**Problem statement:** For each line of the data below that holds "AUUP", copy the line.

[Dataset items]

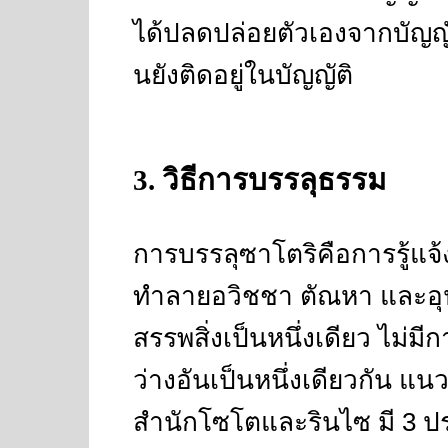
ได้ปลดปล่อยตัวเองจากบัญญั
นยังติดอยู่ในบัญญัติ
3
. วิธีการบรรลุธรรม
การบรรลุซาโตริคือการรู้แจ้
ทำลายอวิชชา ตัณหา และอุป
สรรพสิ่งเป็นหนึ่งเดียว ไม่
ว่างอันเป็นหนึ่งเดียวกัน แน
สำนักโซโตและรินไซ มี
3
ปร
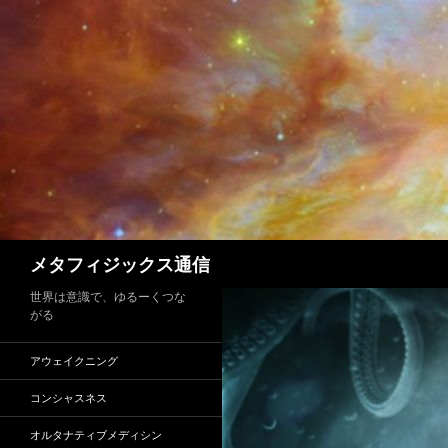
コ
ン
テ
ン
ツ
へ
ス
キ
ッ
プ
検
メタフィジックス通信
索
世界は意識で、ゆるーくつな
がる
アウェイクニング
コンシャスネス
オルタナティブメディシン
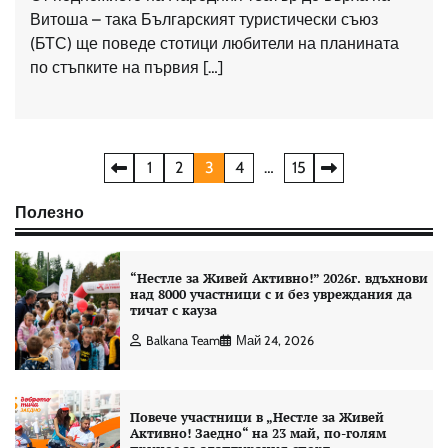
Витоша – така Българският туристически съюз
(БТС) ще поведе стотици любители на планината
по стъпките на първия […]
Разделяне
1
2
3
4
…
15
на
Полезно
публикациите
на
“Нестле за Живей Aктивно!” 2026г. вдъхнови
над 8000 участници с и без увреждания да
страници
тичат с кауза
Balkana Team
Май 24, 2026
Повече участници в „Нестле за Живей
Активно! Заедно“ на 23 май, по-голям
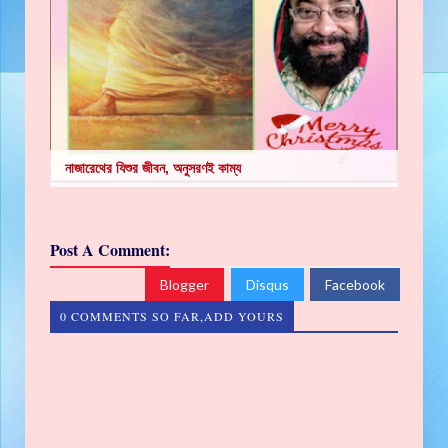
নাজারেথের যিশুর জীবন, অনুসরণই কাম্য
Post A Comment:
Blogger
Disqus
Facebook
0 COMMENTS SO FAR,ADD YOURS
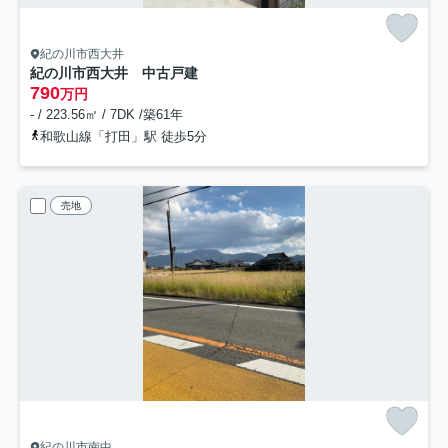
紀の川市西大井
紀の川市西大井 中古戸建
790
万円
- / 223.56㎡ / 7DK /築61年
和歌山線「打田」駅 徒歩5分
売地
紀の川市南中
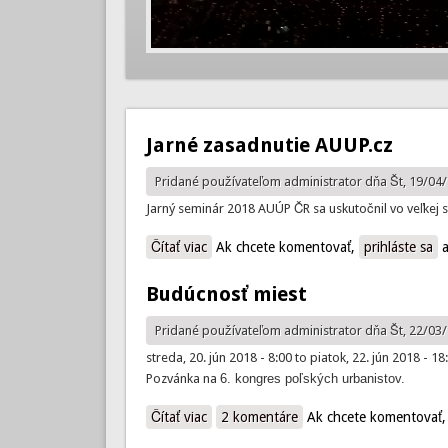
Jarné zasadnutie AUUP.cz
Pridané používateľom
administrator
dňa Št, 19/04/
Jarný seminár 2018 AUÚP ČR sa uskutočnil vo veľkej 
Čítať viac
o Jarné zasadnutie AUUP.cz
Ak chcete komentovať,
prihláste sa
a
Budúcnosť miest
Pridané používateľom
administrator
dňa Št, 22/03/
streda, 20. jún 2018 - 8:00
to
piatok, 22. jún 2018 - 18
Pozvánka na
6. kongres poľských urbanistov.
Čítať viac
o Budúcnosť miest
2 komentáre
Ak chcete komentovať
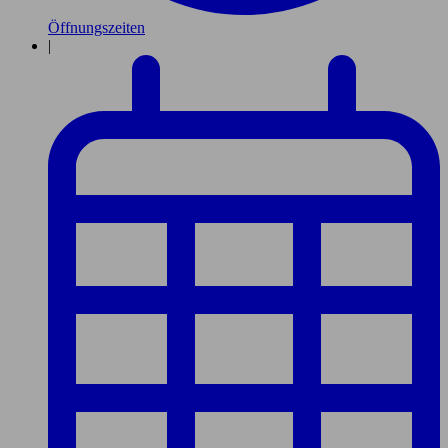
Öffnungszeiten
|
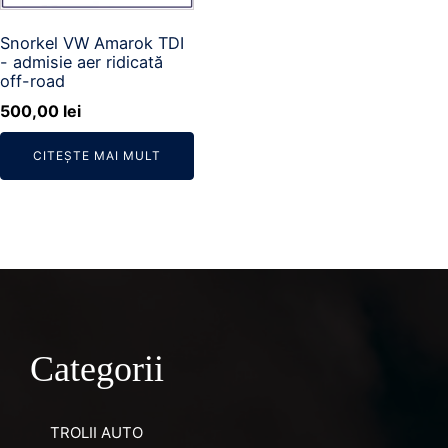
Snorkel VW Amarok TDI
- admisie aer ridicată
off-road
500,00
lei
CITEȘTE MAI MULT
Categorii
TROLII AUTO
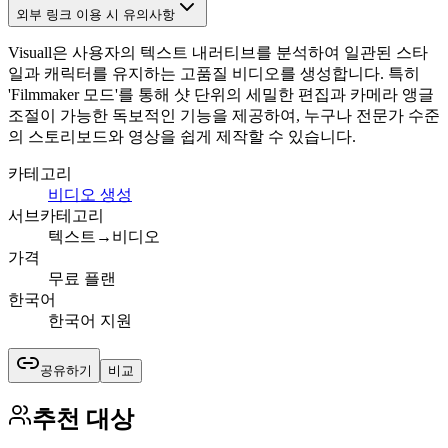
외부 링크 이용 시 유의사항
Visuall은 사용자의 텍스트 내러티브를 분석하여 일관된 스타
일과 캐릭터를 유지하는 고품질 비디오를 생성합니다. 특히
'Filmmaker 모드'를 통해 샷 단위의 세밀한 편집과 카메라 앵글
조절이 가능한 독보적인 기능을 제공하여, 누구나 전문가 수준
의 스토리보드와 영상을 쉽게 제작할 수 있습니다.
카테고리
비디오 생성
서브카테고리
텍스트→비디오
가격
무료 플랜
한국어
한국어 지원
공유하기
비교
추천 대상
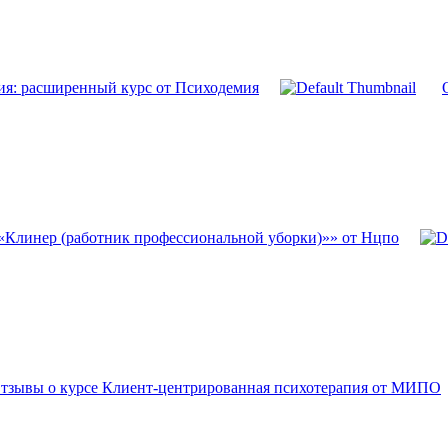
ия: расширенный курс от Психодемия
«Клинер (работник профессиональной уборки)»» от Нцпо
тзывы о курсе Клиент-центрированная психотерапия от МИПО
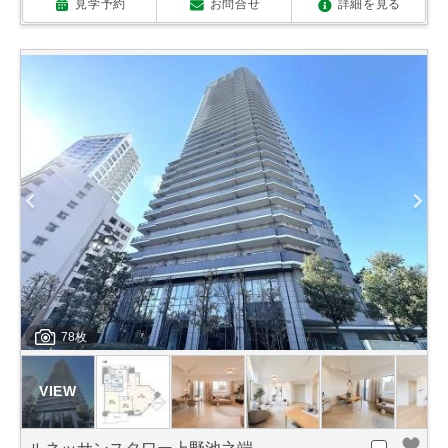
見学予約
お問合せ
詳細を見る
78枚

**Answer:**
Jarné zasadnutie AUUP.cz
o Jarné zasadnutie AUUP.cz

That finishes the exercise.